La tentation de la dissolution…

Kenge Mukengeshayi

14/07/07

 

Christophe Lutundula Apala, premier Vice-président de l’Assemblée Nationale, est suffisamment brillant juriste pour savoir que l’affaire de la validation de 17 nouveaux députés en remplacement des 18 qui siègent déjà, affaire soulevée à la fois par les arrêts controversés de la Cour Suprême de Justice et la motion Matadi Nenga, est une véritable bombe à retardement. Raison sans doute pour laquelle, en suspendant la plénière jeudi, Apala a préféré botter en touche et s’esquiver en soulevant la clause de conscience.

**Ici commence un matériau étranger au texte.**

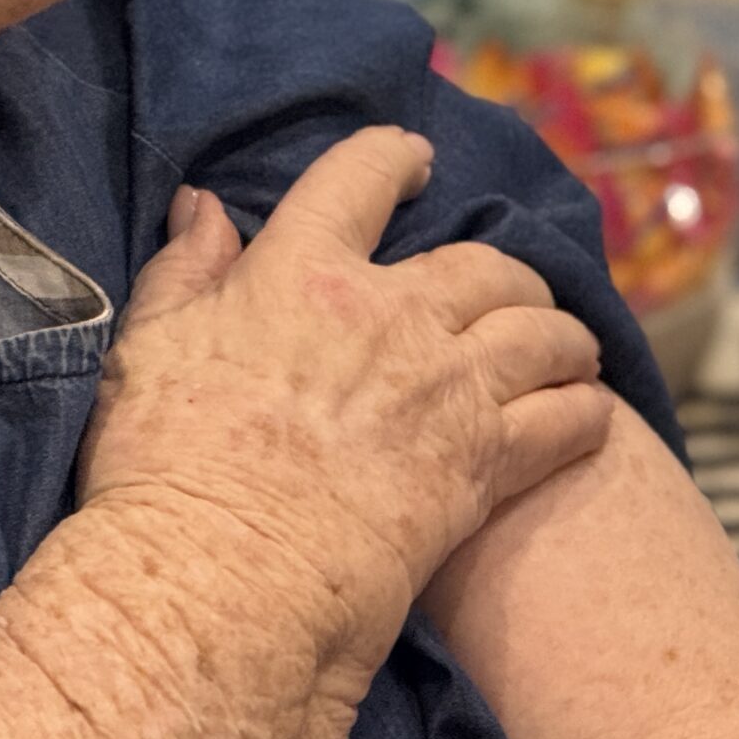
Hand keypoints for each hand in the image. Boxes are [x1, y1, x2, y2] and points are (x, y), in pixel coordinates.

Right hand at [79, 126, 614, 641]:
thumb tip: (206, 206)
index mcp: (302, 271)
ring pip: (541, 333)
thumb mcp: (149, 349)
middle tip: (513, 288)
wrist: (220, 580)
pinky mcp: (483, 464)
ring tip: (571, 347)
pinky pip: (564, 420)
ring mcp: (446, 387)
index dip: (395, 158)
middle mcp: (391, 316)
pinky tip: (590, 413)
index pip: (359, 179)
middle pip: (483, 263)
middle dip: (508, 271)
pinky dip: (585, 411)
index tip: (417, 161)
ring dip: (562, 335)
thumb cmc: (165, 470)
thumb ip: (184, 270)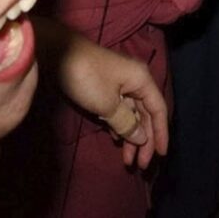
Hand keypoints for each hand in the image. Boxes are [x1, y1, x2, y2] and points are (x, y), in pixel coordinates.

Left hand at [57, 34, 169, 172]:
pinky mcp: (106, 88)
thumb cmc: (86, 77)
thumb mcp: (107, 104)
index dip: (161, 133)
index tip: (161, 155)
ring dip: (130, 136)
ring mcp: (120, 84)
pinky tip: (116, 139)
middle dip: (144, 140)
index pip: (158, 109)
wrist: (57, 54)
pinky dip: (119, 126)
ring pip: (132, 114)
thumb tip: (141, 138)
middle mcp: (135, 81)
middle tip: (141, 164)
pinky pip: (119, 110)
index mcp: (141, 80)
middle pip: (146, 114)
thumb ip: (126, 123)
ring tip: (127, 159)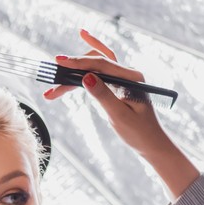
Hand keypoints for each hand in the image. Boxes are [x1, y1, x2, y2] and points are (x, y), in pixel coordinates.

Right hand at [45, 29, 170, 151]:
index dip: (79, 62)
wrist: (151, 143)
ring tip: (53, 85)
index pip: (102, 63)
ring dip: (74, 73)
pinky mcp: (117, 85)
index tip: (60, 62)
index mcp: (132, 78)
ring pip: (94, 67)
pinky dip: (83, 70)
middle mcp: (128, 73)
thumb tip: (86, 77)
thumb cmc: (139, 132)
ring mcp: (122, 78)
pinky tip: (73, 61)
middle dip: (72, 69)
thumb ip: (103, 95)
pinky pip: (98, 72)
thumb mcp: (119, 116)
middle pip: (96, 63)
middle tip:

Il n’a manqué ni d’intelligence ni de courage, là où d’autres se seraient maladroitement jetés à l’eau, au risque de passer pour ceux par qui le scandale serait arrivé.

N’empêche : le problème reste entier. En repassant la patate chaude à Vital Kamerhe déjà revenu de son périple marocain, Christophe Lutundula Apala ne s’imaginait sans doute pas que son polyglotte de Président avait à sa disposition une fée bienfaisante ou une quelconque baguette magique. La question est même plus grave : au-delà du principe de la séparation des pouvoirs entre le législatif et le judiciaire, personne ne sait dire aujourd’hui ce qui sortira du bras de fer entre les deux institutions. La scène pourrait ressembler à un combat des gladiateurs entre d’un côté une Cour Suprême chargée de vider le contentieux électoral mais qui a violé les dispositions de la loi sur les délais, et de l’autre une Assemblée Nationale qui ne peut s’opposer à la Cour Suprême sans la disqualifier et sans remettre en question tous les actes antérieurs posés par la Haute Cour, y compris, par exemple, la validation du Règlement intérieur de la Chambre basse.

Vers une dissolution ?

Plus concrètement, comment invalider par exemple un Mbenza Thubi sans disqualifier tous les actes posés par ce dernier en tant que Président du Bureau provisoire de l’Assemblée, dont l’adoption du Règlement intérieur, la validation des mandats des députés, l’élection du Bureau définitif, bref sans remettre en cause l’existence même de l’Assemblée Nationale ? Ce n’est pas tout. La question est aussi de savoir comment organiser une nouvelle élection à Befale par exemple sans gonfler l’effectif de l’Assemblée Nationale qui passerait ainsi à 504 députés ? Comment valider un Kanku Ditu dont on dit – c’est un conditionnel – qu’il avait déjà renoncé à son mandat au profit de son suppléant ?
Reste que, paradoxalement, cette impasse serait une opportunité politique incomparable pour le Président de la République, si ce dernier tient à reprendre l’initiative. Dans l’hypothèse où la plupart des candidats réhabilités par la Cour Suprême seraient de sa famille politique, le Chef de l’Etat pourrait leur demander, par exemple, de renoncer à leurs mandats pour ne pas prolonger la crise et le dramatique face à face entre l’Assemblée Nationale et la Cour Suprême. Une opération qui devrait avoir, c’est vrai, un coût… en termes de compensation. Mais le Président de la République pourrait aussi se donner les moyens de bouleverser de fond en comble le paysage politique actuel en décidant la dissolution de l’Assemblée nationale, une prérogative constitutionnelle dont il dispose, et dont il peut user afin d’échapper au chantage de certains de ses alliés et d’inviter, dans un grand dessein national, celles des forces politiques qui n’avaient pas pu participer aux élections à y concourir loyalement et dans un climat plus apaisé.
Il se posera évidemment la question des moyens. Mais lorsqu’on a une grande vision, on s’en donne les moyens en sollicitant le soutien de toute la nation, et on convainc ceux des partenaires qui seraient prêts à accepter d’introduire des correctifs dans un processus qui n’a pas toujours été exempt de critiques. En fait, une variante du schéma togolais qui n’attend plus que l’accord de l’opposition radicale pour passer à l’organisation d’élections législatives anticipées avec l’aide de l’Union Européenne.
Les grandes décisions historiques dans l’intérêt de la nation, c’est aussi cela qui fait les grands leaders.